Moving on with this example, let’s say that we do find it is worthwhile to include X2 in our
model, that now becomes our new Model C. Now we want to know if adding the maximum
speed limit in the State (X3) to our model is worthwhile.
Model C: Ŷi = β0 + β1X1i + β2X2i
Model A: Ŷi = β0 + β1X1i + β2X2i + β3X3i
And so on...
There will be times when we will want Model A to include more than one new parameter. For
example:
Model C: Ŷi = β0 + β1X1i
Model A: Ŷi = β0 + β1X1i + β2X2i + β3X3i
In this case we would be testing to see if it is worth adding both X2 and X3 at the same time to
the model.
Utility of the Model Comparison Approach
This approach (testing to see whether the additional parameters of Model A are worth adding to
Model C) accomplishes two things:
1) It supports an integrative way of doing research. The goal of the model comparison
approach is to gradually develop more and more sophisticated models of the phenomena
of interest. It is a theoretically valuable alternative to the piecemeal approach, where we
study one question at a time outside the context of creating a general model. As we
develop the model over many experiments we automatically tie all of the research
together. The replication of previous experiments is also built into this approach. This
will all become apparent as you learn more about the approach.
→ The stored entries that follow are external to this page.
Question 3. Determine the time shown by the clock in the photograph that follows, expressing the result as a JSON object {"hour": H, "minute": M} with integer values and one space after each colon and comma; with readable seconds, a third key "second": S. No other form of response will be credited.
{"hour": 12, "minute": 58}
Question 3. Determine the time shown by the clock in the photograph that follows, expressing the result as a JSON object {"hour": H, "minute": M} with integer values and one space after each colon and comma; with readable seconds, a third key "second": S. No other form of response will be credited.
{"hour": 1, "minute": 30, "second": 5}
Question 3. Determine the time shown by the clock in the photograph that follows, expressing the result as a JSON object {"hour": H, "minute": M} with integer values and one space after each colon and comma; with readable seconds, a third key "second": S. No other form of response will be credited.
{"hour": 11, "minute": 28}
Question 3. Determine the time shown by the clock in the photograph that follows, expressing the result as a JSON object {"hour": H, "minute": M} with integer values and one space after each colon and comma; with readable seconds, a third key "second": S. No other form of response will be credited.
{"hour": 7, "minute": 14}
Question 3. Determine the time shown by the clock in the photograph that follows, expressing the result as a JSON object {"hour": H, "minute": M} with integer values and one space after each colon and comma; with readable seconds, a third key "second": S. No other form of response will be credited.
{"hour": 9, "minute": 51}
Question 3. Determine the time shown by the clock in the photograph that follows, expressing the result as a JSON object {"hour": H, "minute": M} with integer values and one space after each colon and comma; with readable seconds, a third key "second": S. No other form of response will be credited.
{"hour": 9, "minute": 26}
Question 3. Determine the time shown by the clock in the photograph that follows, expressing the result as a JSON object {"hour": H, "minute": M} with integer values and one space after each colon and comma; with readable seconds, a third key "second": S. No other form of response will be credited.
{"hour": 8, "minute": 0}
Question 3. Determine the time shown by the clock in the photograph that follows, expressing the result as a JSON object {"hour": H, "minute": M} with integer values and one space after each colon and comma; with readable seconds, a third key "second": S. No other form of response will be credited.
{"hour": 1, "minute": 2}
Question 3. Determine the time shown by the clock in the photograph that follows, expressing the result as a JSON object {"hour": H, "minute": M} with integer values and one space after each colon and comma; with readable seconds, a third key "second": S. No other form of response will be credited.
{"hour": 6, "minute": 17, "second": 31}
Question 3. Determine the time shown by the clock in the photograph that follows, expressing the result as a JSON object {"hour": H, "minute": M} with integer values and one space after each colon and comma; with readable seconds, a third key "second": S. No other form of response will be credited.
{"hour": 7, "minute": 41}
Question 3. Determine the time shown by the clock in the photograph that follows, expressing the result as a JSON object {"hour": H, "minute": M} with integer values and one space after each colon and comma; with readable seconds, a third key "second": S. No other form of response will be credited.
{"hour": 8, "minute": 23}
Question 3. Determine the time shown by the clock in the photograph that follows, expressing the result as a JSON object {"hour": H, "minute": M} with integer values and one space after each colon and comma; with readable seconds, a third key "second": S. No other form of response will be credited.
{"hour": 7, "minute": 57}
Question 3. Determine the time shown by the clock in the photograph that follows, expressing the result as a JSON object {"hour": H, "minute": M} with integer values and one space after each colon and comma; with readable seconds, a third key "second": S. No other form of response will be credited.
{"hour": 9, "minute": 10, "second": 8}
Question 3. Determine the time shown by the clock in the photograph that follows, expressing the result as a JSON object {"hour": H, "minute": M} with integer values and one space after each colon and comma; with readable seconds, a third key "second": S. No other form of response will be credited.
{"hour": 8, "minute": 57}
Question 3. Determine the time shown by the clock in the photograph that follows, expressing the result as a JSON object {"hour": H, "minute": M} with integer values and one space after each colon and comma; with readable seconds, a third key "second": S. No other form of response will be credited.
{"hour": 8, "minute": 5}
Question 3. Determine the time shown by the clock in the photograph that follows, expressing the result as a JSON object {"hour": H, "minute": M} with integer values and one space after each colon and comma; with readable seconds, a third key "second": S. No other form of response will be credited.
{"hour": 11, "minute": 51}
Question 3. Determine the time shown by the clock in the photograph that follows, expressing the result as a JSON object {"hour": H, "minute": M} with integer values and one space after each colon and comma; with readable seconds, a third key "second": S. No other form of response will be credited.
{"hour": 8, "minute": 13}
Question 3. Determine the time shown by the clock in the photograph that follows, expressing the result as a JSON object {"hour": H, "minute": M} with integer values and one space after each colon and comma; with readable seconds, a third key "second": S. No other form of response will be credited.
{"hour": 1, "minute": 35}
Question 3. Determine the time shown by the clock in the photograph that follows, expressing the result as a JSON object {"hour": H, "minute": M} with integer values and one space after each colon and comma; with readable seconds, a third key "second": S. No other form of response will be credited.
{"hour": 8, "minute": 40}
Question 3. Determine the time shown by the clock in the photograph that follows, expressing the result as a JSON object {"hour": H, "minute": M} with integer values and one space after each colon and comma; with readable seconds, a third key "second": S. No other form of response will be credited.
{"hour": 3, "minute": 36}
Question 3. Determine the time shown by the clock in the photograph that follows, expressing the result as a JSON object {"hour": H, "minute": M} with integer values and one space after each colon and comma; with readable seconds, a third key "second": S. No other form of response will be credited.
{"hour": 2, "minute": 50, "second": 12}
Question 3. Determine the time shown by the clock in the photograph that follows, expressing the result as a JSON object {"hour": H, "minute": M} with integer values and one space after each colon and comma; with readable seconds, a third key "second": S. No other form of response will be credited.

2) Even if you do not want to follow the integrative approach to research that is
supported by the model comparison approach, the use of multiple regression that we will
be learning for the model comparison approach can be used to perform virtually all of the
statistical analyses we covered last semester. The advantage of doing the analyses with
multiple regression is that it is a one-way-does-it-all approach (you are essentially
learning just one analytic procedure rather than several different ones) and a more
flexible approach (opening up additional ways of running your experiment).
Worthwhileness
The authors of the text phrase the decision of whether or not to adopt Model A as a question of
‘worthwhileness’, are the additional parameters of Model A worth adding to our model? That
decision will depend upon how much error was eliminated by adding the extra parameters of
Model A, and whether that reduction is worth the extra complexity that including those
parameters would add to the model.
SSE(C) and SSE(A)
Let’s look at a Model C and a Model A again, to remind us that Model C is the ‘compact model’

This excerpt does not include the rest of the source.